What to work on: Render the data from the line containing "phylum: Chordata" through the end of the data, both ends included, as a JSON list of strings with one string per line. Omit blank lines.

Supplied records:
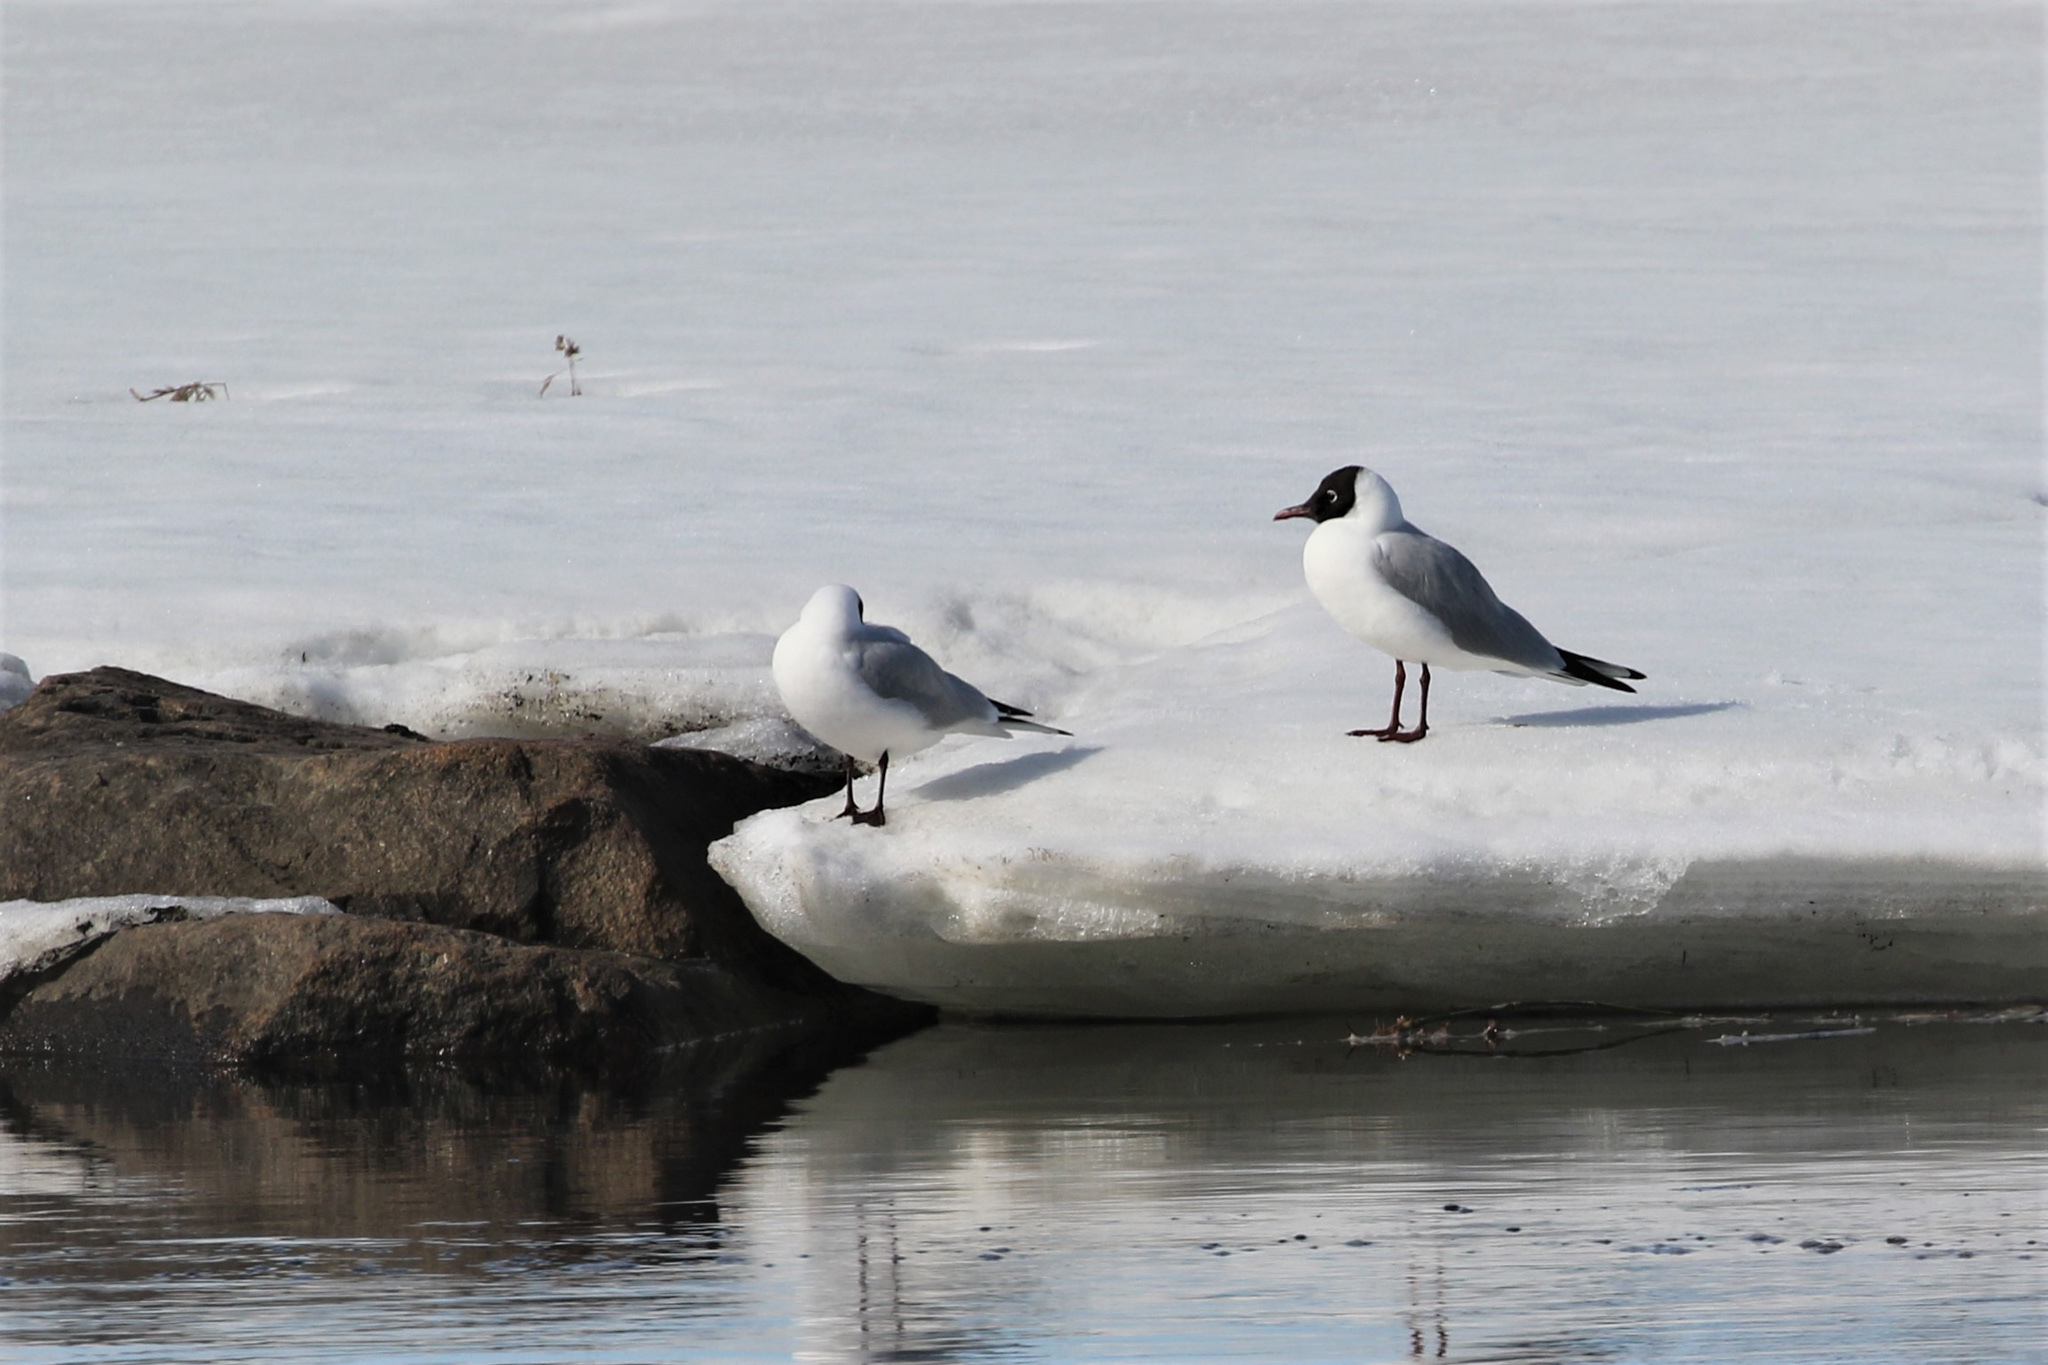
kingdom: Animalia
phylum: Chordata
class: Aves
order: Charadriiformes
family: Laridae
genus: Chroicocephalus
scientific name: Chroicocephalus ridibundus
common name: Black-headed gull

Written answer:
[
  "phylum: Chordata",
  "class: Aves",
  "order: Charadriiformes",
  "family: Laridae",
  "genus: Chroicocephalus",
  "scientific name: Chroicocephalus ridibundus",
  "common name: Black-headed gull"
]